▶ _IHRE AUFGABEN_
1. Bis wann ist laut dem Forenthread zum Biketreff eine etwaige Absage zu finden?
2. Schreiben Sie aus dem Forenthread zum Biketreff den Abschnitt von „Stellt euch bitte“ bis „Bis Samstag...“ wortgetreu ab.

# Beinhart-Biketreff Sa., 15.07.06, Wi.-Schierstein, 14.00Uhr



## Werner (13. Juli 2006)

Hi,

wenn es das Wetter am Samstag zulässt, geht es wieder auf Tour.

Es ist uns gelungen, einen "Ortskundigen" (neudeutsch:local) zu verpflichten, der uns seine neu entdeckten Wege unter dem Stichwort "Hidden Trails" (altdeutsch: versteckte Pfade) zeigen möchte.
Stellt euch bitte auf ca. 40 k und 900Hm und gebt Bescheid, wenn ihr dabei sein werdet.

Eine etwaige Absage findet ihr hier bis Sa., 12.00Uhr.

Gäste erwünscht und willkommen!

Bis Samstag...
Werner


----------



## Mr. Hide (13. Juli 2006)

Hey super, neue Wegen in meinem Heimatgebirge!

Ich bin dabei!

Helge


----------



## MTB-News.de




----------



## Die Blaue Elise (13. Juli 2006)

Das klingt ja super.
Ich komme auch mit ;-)

Elise


----------



## Heinz Hide (13. Juli 2006)

Ich bin auch dabei..

Gruß Heinz


----------



## Edler von Hide (13. Juli 2006)

Soso, die Resonanz ist ja prima,

dann komme ich auch mal mit.

Bis denn ...


----------



## Werner (13. Juli 2006)

Toll!!!

Dann sind wir ja schon zu fünft!

▶ _VERFÜGBARE DATEN_
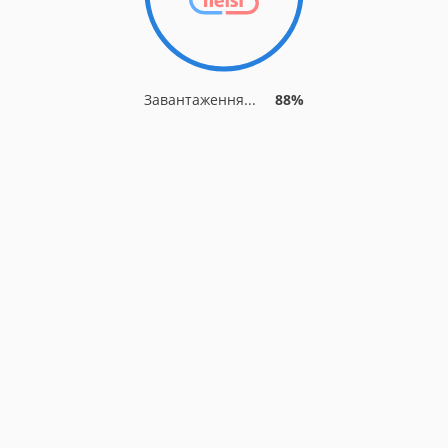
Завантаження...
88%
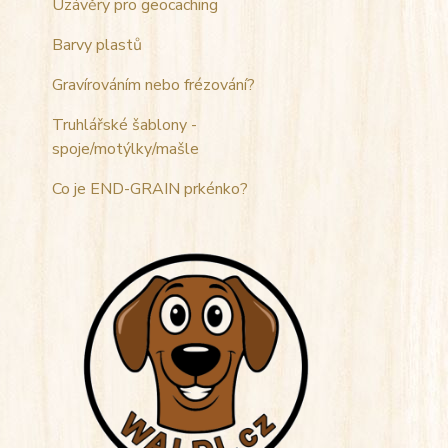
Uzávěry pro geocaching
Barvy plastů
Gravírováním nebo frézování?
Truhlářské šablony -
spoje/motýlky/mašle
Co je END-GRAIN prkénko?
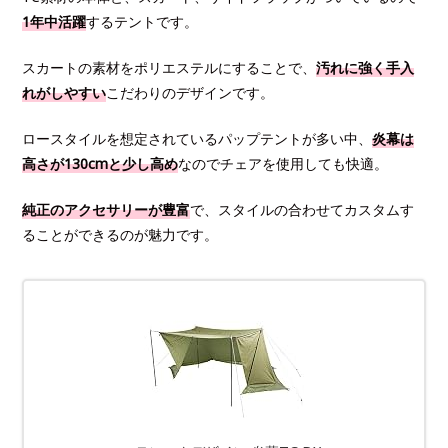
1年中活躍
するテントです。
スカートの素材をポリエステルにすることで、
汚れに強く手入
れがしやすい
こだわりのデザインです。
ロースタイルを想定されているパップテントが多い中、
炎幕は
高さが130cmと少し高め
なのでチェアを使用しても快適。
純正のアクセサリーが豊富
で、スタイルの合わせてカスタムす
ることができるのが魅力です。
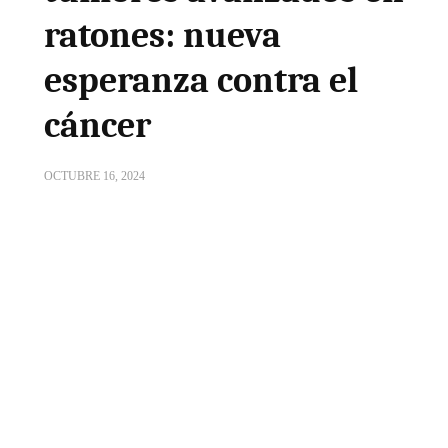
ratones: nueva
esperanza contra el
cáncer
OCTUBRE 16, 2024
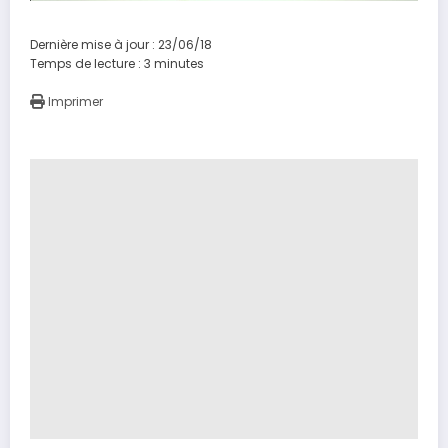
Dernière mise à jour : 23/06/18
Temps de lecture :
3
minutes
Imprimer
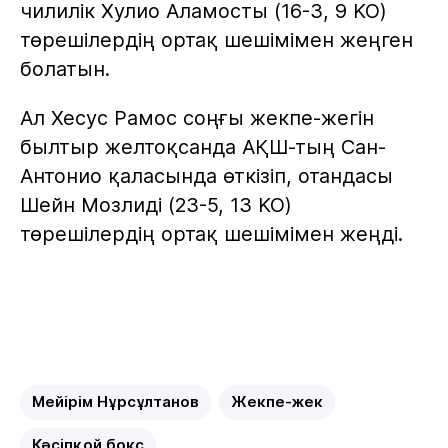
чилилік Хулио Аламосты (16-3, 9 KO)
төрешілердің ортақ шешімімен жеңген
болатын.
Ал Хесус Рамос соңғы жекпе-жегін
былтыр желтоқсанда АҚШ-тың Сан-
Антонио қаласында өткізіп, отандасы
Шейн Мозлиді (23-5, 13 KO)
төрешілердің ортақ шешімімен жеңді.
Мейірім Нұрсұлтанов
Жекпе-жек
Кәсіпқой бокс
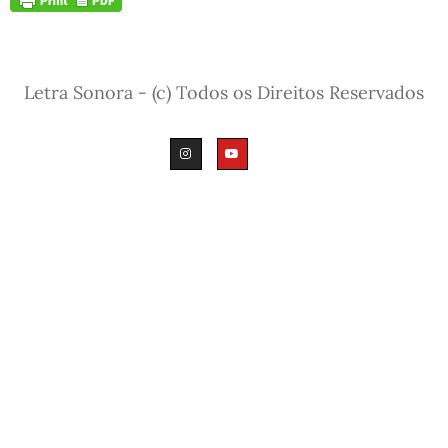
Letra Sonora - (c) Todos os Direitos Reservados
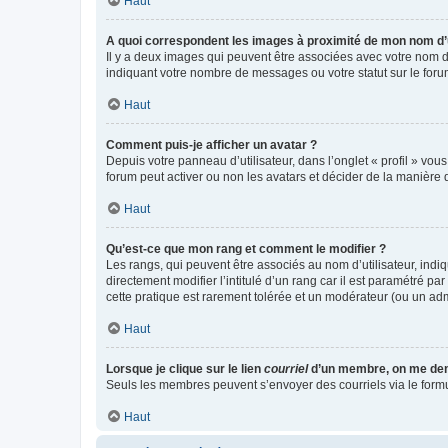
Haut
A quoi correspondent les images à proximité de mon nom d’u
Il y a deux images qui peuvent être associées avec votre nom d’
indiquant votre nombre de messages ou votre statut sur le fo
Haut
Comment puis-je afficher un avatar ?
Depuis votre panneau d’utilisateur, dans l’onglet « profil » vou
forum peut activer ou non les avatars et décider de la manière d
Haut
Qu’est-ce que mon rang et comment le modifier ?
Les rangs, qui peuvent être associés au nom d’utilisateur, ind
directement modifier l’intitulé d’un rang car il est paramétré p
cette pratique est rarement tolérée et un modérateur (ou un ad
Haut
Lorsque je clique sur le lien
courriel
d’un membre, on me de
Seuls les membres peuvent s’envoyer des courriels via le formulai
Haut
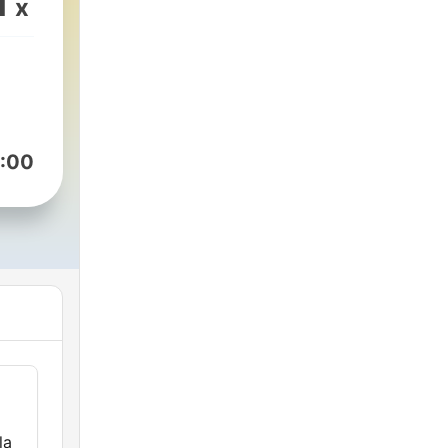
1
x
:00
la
* * *
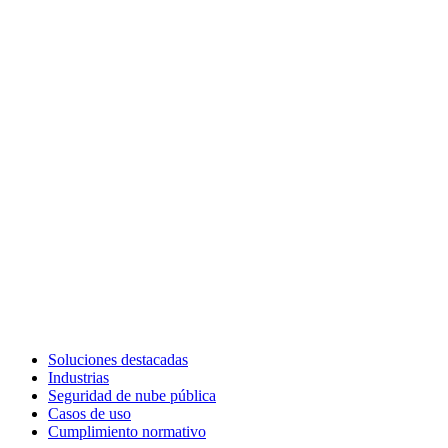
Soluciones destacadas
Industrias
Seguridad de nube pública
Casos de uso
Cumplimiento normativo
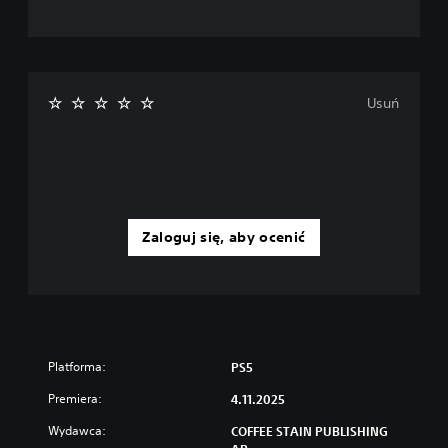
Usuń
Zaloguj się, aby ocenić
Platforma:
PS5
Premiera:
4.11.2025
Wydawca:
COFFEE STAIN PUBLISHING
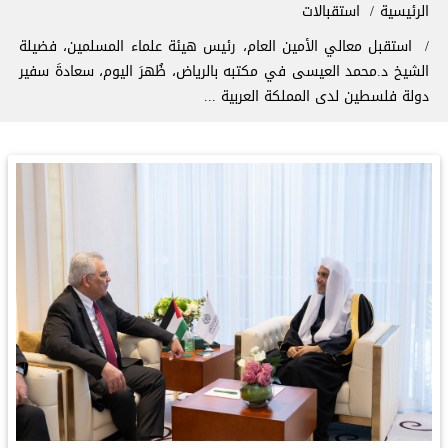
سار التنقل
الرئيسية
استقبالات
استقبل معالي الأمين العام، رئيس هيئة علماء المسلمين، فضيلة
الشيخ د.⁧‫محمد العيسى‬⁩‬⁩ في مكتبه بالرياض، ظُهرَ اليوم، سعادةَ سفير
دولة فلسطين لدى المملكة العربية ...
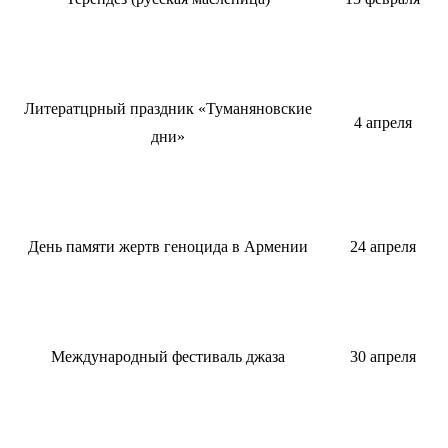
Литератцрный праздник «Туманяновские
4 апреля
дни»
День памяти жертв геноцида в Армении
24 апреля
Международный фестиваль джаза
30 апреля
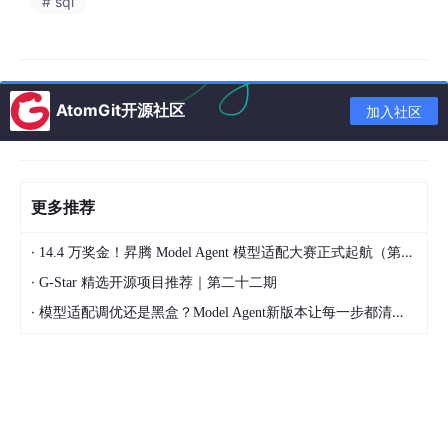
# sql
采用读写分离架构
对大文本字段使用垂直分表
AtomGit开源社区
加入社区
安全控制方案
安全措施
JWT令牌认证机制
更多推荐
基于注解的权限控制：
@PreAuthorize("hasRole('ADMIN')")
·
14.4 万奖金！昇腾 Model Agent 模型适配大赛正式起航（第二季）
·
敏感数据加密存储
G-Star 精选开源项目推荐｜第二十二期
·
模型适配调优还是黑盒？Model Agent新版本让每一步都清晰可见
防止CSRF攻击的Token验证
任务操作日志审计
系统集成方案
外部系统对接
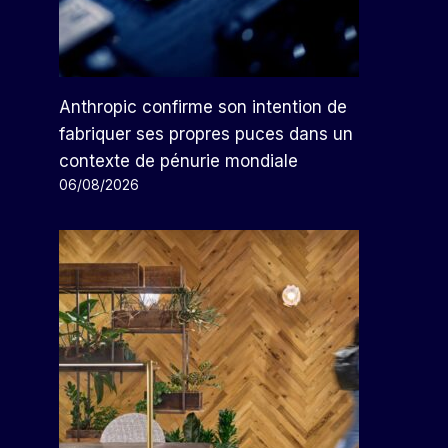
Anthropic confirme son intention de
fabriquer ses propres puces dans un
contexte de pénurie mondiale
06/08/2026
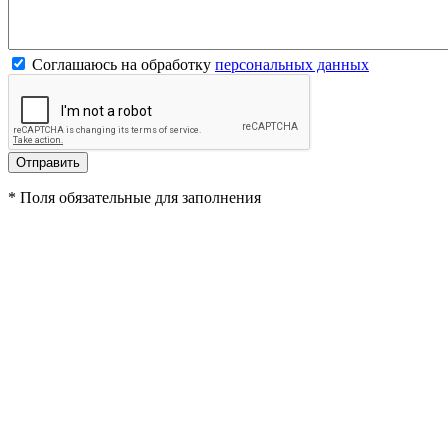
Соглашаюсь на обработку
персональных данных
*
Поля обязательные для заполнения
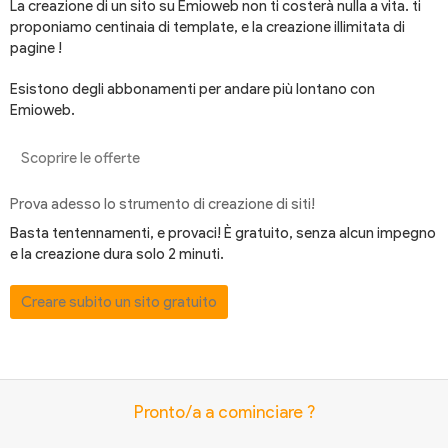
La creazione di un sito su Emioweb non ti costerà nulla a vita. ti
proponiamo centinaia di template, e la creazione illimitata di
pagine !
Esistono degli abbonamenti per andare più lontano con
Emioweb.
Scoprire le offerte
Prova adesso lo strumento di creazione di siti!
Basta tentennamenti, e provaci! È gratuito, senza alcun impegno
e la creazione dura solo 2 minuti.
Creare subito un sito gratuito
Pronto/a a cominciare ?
==
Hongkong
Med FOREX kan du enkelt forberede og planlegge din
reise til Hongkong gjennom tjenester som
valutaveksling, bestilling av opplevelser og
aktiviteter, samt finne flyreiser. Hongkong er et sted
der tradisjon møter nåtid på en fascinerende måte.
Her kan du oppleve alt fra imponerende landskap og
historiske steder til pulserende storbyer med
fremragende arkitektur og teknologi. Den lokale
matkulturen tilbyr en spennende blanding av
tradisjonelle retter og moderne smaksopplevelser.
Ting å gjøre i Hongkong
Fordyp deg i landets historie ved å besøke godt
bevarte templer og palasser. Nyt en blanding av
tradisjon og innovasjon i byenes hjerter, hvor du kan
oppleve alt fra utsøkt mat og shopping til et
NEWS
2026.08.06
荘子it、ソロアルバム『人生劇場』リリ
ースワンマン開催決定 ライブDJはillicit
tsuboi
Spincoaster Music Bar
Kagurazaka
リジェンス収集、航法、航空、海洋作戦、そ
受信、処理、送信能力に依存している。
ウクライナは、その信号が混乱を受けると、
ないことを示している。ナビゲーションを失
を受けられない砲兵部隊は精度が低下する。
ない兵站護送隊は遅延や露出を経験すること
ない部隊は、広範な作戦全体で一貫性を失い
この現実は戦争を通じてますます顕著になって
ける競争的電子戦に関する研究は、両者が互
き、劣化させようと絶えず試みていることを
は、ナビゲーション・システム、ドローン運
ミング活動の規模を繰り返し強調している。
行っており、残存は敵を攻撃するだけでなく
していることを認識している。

▶ _LÖSUNGEN ZUR ÜBUNG_
1. Bis Samstag, 12.00 Uhr.

2.
Stellt euch bitte auf ca. 40 k und 900Hm und gebt Bescheid, wenn ihr dabei sein werdet.

Eine etwaige Absage findet ihr hier bis Sa., 12.00Uhr.

Gäste erwünscht und willkommen!

Bis Samstag...